Total number of lenses in the box = 4 (red) + 3 (blue) + 6 (green) = 13 lenses
Let's calculate the probability step-by-step:
Step 1: Calculate the number of ways to choose two red lenses out of four.
We can use the binomial coefficient formula to calculate this: C(n, r) = n! / (r! * (n-r)!)
C(4, 2) = 4! / (2! * (4-2)!)
= 4! / (2! * 2!)
= (4 * 3 * 2 * 1) / (2 * 1 * 2 * 1)
= 6
There are 6 ways to choose two red lenses out of the 4 available.
Step 2: Calculate the number of possible combinations to choose any two lenses from the box.
We can use the binomial coefficient formula to calculate this as well.
C(13, 2) = 13! / (2! * (13-2)!)
= 13! / (2! * 11!)
= (13 * 12 * 11!)/ (2 * 1 * 11!)
= (13 * 12) / (2 * 1)
= 78
There are 78 possible combinations to choose any two lenses from the box.
Step 3: Calculate the probability of getting two red lenses.
The probability is given by the number of favorable outcomes (getting two red lenses) divided by the total number of possible outcomes (choosing any two lenses).
Probability of getting two red lenses = number of ways to choose two red lenses / number of possible combinations
= 6 / 78
= 1/13
Therefore, the probability of getting two red lenses when two are selected without replacement is 1/13.
To find the probability of getting two red lenses when two are selected without replacement, we need to use the concept of conditional probability.
First, let's find the probability of selecting a red lens on the first draw. There are 4 red lenses out of a total of 13 lenses in the box, so the probability of selecting a red lens on the first draw is 4/13.

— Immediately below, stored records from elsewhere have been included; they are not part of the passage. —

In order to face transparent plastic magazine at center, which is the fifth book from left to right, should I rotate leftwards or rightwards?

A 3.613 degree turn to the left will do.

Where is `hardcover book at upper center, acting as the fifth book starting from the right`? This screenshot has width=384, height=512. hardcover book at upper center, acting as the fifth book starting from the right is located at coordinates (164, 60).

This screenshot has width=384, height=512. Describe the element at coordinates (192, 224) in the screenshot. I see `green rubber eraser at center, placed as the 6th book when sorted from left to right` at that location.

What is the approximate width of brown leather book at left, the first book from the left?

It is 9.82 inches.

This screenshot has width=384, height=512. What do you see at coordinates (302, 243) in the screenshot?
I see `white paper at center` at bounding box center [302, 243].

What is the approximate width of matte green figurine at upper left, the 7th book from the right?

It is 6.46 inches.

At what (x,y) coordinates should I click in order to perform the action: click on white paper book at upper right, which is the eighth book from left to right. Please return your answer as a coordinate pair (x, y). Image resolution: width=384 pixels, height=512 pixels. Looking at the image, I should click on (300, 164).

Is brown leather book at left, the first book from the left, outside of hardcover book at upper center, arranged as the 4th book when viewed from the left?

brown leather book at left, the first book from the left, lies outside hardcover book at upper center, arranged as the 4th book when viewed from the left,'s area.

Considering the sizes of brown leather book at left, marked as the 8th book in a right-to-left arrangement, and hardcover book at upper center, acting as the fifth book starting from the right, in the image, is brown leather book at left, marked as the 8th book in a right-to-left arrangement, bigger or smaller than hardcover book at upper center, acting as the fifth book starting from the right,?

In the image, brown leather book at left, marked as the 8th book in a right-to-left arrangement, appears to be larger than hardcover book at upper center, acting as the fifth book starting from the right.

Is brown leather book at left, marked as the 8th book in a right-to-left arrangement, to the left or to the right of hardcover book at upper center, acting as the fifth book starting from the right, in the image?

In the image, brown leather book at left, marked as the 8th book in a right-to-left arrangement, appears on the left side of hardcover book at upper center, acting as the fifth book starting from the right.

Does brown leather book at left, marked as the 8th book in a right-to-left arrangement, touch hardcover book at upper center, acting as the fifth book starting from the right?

Now, after selecting a red lens on the first draw, there are 3 red lenses remaining out of a total of 12 lenses in the box. So, the probability of selecting a red lens on the second draw, given that a red lens was already selected on the first draw, is 3/12.
To find the probability of both events happening (selecting a red lens on the first draw and then a red lens on the second draw), we multiply the probabilities together:
(4/13) * (3/12) = 12/156 = 1/13.
Therefore, the probability of getting two red lenses when two are selected without replacement is 1/13.